▶ Work order
Rewrite the lines of the items below as a numbered list, omitting any blank lines. Leave the pictures out of the answer.

(Data drawn from a collection)
★ ★ ★ ★ ★

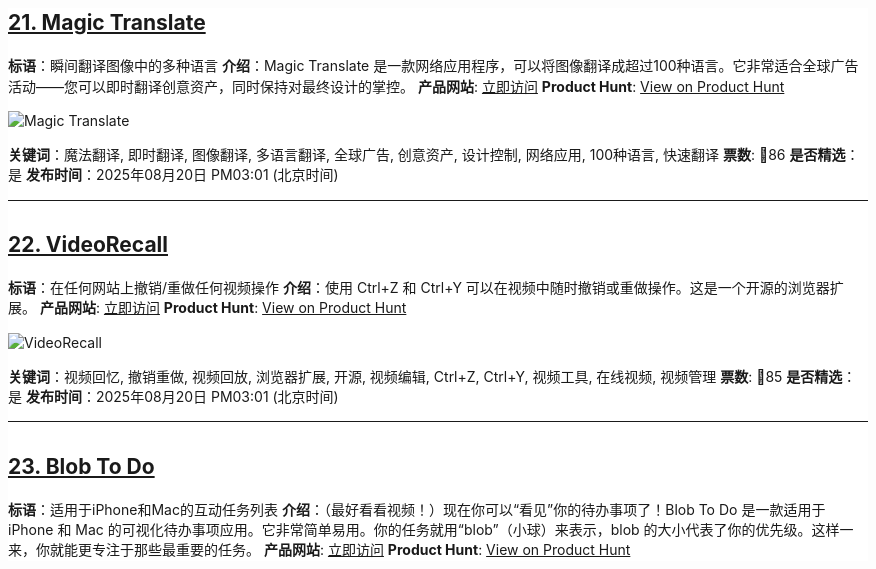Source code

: ## [21. Magic Translate](https://www.producthunt.com/products/magic-translate-2?utm_campaign=producthunt-api&utm_medium=api-v2&utm_source=Application%3A+decohack+%28ID%3A+172745%29)
**标语**：瞬间翻译图像中的多种语言
**介绍**：Magic Translate 是一款网络应用程序，可以将图像翻译成超过100种语言。它非常适合全球广告活动——您可以即时翻译创意资产，同时保持对最终设计的掌控。
**产品网站**: [立即访问](https://www.producthunt.com/r/NORZO7S2DOC3IB?utm_campaign=producthunt-api&utm_medium=api-v2&utm_source=Application%3A+decohack+%28ID%3A+172745%29)
**Product Hunt**: [View on Product Hunt](https://www.producthunt.com/products/magic-translate-2?utm_campaign=producthunt-api&utm_medium=api-v2&utm_source=Application%3A+decohack+%28ID%3A+172745%29)

![Magic Translate](https://ph-files.imgix.net/9d9bd465-8df5-4afc-89bb-e4831b93ad25.png?auto=format)

**关键词**：魔法翻译, 即时翻译, 图像翻译, 多语言翻译, 全球广告, 创意资产, 设计控制, 网络应用, 100种语言, 快速翻译
**票数**: 🔺86
**是否精选**：是
**发布时间**：2025年08月20日 PM03:01 (北京时间)

---

## [22. VideoRecall](https://www.producthunt.com/products/videorecall?utm_campaign=producthunt-api&utm_medium=api-v2&utm_source=Application%3A+decohack+%28ID%3A+172745%29)
**标语**：在任何网站上撤销/重做任何视频操作
**介绍**：使用 Ctrl+Z 和 Ctrl+Y 可以在视频中随时撤销或重做操作。这是一个开源的浏览器扩展。
**产品网站**: [立即访问](https://www.producthunt.com/r/XL47KQUGP27OIG?utm_campaign=producthunt-api&utm_medium=api-v2&utm_source=Application%3A+decohack+%28ID%3A+172745%29)
**Product Hunt**: [View on Product Hunt](https://www.producthunt.com/products/videorecall?utm_campaign=producthunt-api&utm_medium=api-v2&utm_source=Application%3A+decohack+%28ID%3A+172745%29)

![VideoRecall](https://ph-files.imgix.net/0da4494e-093c-4d26-99e1-0ffd2123e89f.jpeg?auto=format)

**关键词**：视频回忆, 撤销重做, 视频回放, 浏览器扩展, 开源, 视频编辑, Ctrl+Z, Ctrl+Y, 视频工具, 在线视频, 视频管理
**票数**: 🔺85
**是否精选**：是
**发布时间**：2025年08月20日 PM03:01 (北京时间)

---

## [23. Blob To Do](https://www.producthunt.com/products/blob-to-do?utm_campaign=producthunt-api&utm_medium=api-v2&utm_source=Application%3A+decohack+%28ID%3A+172745%29)
**标语**：适用于iPhone和Mac的互动任务列表
**介绍**：（最好看看视频！）现在你可以“看见”你的待办事项了！Blob To Do 是一款适用于 iPhone 和 Mac 的可视化待办事项应用。它非常简单易用。你的任务就用“blob”（小球）来表示，blob 的大小代表了你的优先级。这样一来，你就能更专注于那些最重要的任务。
**产品网站**: [立即访问](https://www.producthunt.com/r/LKYTDNGL72QHOP?utm_campaign=producthunt-api&utm_medium=api-v2&utm_source=Application%3A+decohack+%28ID%3A+172745%29)
**Product Hunt**: [View on Product Hunt](https://www.producthunt.com/products/blob-to-do?utm_campaign=producthunt-api&utm_medium=api-v2&utm_source=Application%3A+decohack+%28ID%3A+172745%29)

★ ★ ★ ★ ★

▶ Completed task
1. Source code
2. : ## [21. Magic Translate](https://www.producthunt.com/products/magic-translate-2?utm_campaign=producthunt-api&utm_medium=api-v2&utm_source=Application%3A+decohack+%28ID%3A+172745%29)
3. **标语**：瞬间翻译图像中的多种语言
4. **介绍**：Magic Translate 是一款网络应用程序，可以将图像翻译成超过100种语言。它非常适合全球广告活动——您可以即时翻译创意资产，同时保持对最终设计的掌控。
5. **产品网站**: [立即访问](https://www.producthunt.com/r/NORZO7S2DOC3IB?utm_campaign=producthunt-api&utm_medium=api-v2&utm_source=Application%3A+decohack+%28ID%3A+172745%29)
6. **Product Hunt**: [View on Product Hunt](https://www.producthunt.com/products/magic-translate-2?utm_campaign=producthunt-api&utm_medium=api-v2&utm_source=Application%3A+decohack+%28ID%3A+172745%29)
7. ![Magic Translate](https://ph-files.imgix.net/9d9bd465-8df5-4afc-89bb-e4831b93ad25.png?auto=format)
8. **关键词**：魔法翻译, 即时翻译, 图像翻译, 多语言翻译, 全球广告, 创意资产, 设计控制, 网络应用, 100种语言, 快速翻译
9. **票数**: 🔺86
10. **是否精选**：是
11. **发布时间**：2025年08月20日 PM03:01 (北京时间)
12. ---
13. ## [22. VideoRecall](https://www.producthunt.com/products/videorecall?utm_campaign=producthunt-api&utm_medium=api-v2&utm_source=Application%3A+decohack+%28ID%3A+172745%29)
14. **标语**：在任何网站上撤销/重做任何视频操作
15. **介绍**：使用 Ctrl+Z 和 Ctrl+Y 可以在视频中随时撤销或重做操作。这是一个开源的浏览器扩展。
16. **产品网站**: [立即访问](https://www.producthunt.com/r/XL47KQUGP27OIG?utm_campaign=producthunt-api&utm_medium=api-v2&utm_source=Application%3A+decohack+%28ID%3A+172745%29)
17. **Product Hunt**: [View on Product Hunt](https://www.producthunt.com/products/videorecall?utm_campaign=producthunt-api&utm_medium=api-v2&utm_source=Application%3A+decohack+%28ID%3A+172745%29)
18. ![VideoRecall](https://ph-files.imgix.net/0da4494e-093c-4d26-99e1-0ffd2123e89f.jpeg?auto=format)
19. **关键词**：视频回忆, 撤销重做, 视频回放, 浏览器扩展, 开源, 视频编辑, Ctrl+Z, Ctrl+Y, 视频工具, 在线视频, 视频管理
20. **票数**: 🔺85
21. **是否精选**：是
22. **发布时间**：2025年08月20日 PM03:01 (北京时间)
23. ---
24. ## [23. Blob To Do](https://www.producthunt.com/products/blob-to-do?utm_campaign=producthunt-api&utm_medium=api-v2&utm_source=Application%3A+decohack+%28ID%3A+172745%29)
25. **标语**：适用于iPhone和Mac的互动任务列表
26. **介绍**：（最好看看视频！）现在你可以“看见”你的待办事项了！Blob To Do 是一款适用于 iPhone 和 Mac 的可视化待办事项应用。它非常简单易用。你的任务就用“blob”（小球）来表示，blob 的大小代表了你的优先级。这样一来，你就能更专注于那些最重要的任务。
27. **产品网站**: [立即访问](https://www.producthunt.com/r/LKYTDNGL72QHOP?utm_campaign=producthunt-api&utm_medium=api-v2&utm_source=Application%3A+decohack+%28ID%3A+172745%29)
28. **Product Hunt**: [View on Product Hunt](https://www.producthunt.com/products/blob-to-do?utm_campaign=producthunt-api&utm_medium=api-v2&utm_source=Application%3A+decohack+%28ID%3A+172745%29)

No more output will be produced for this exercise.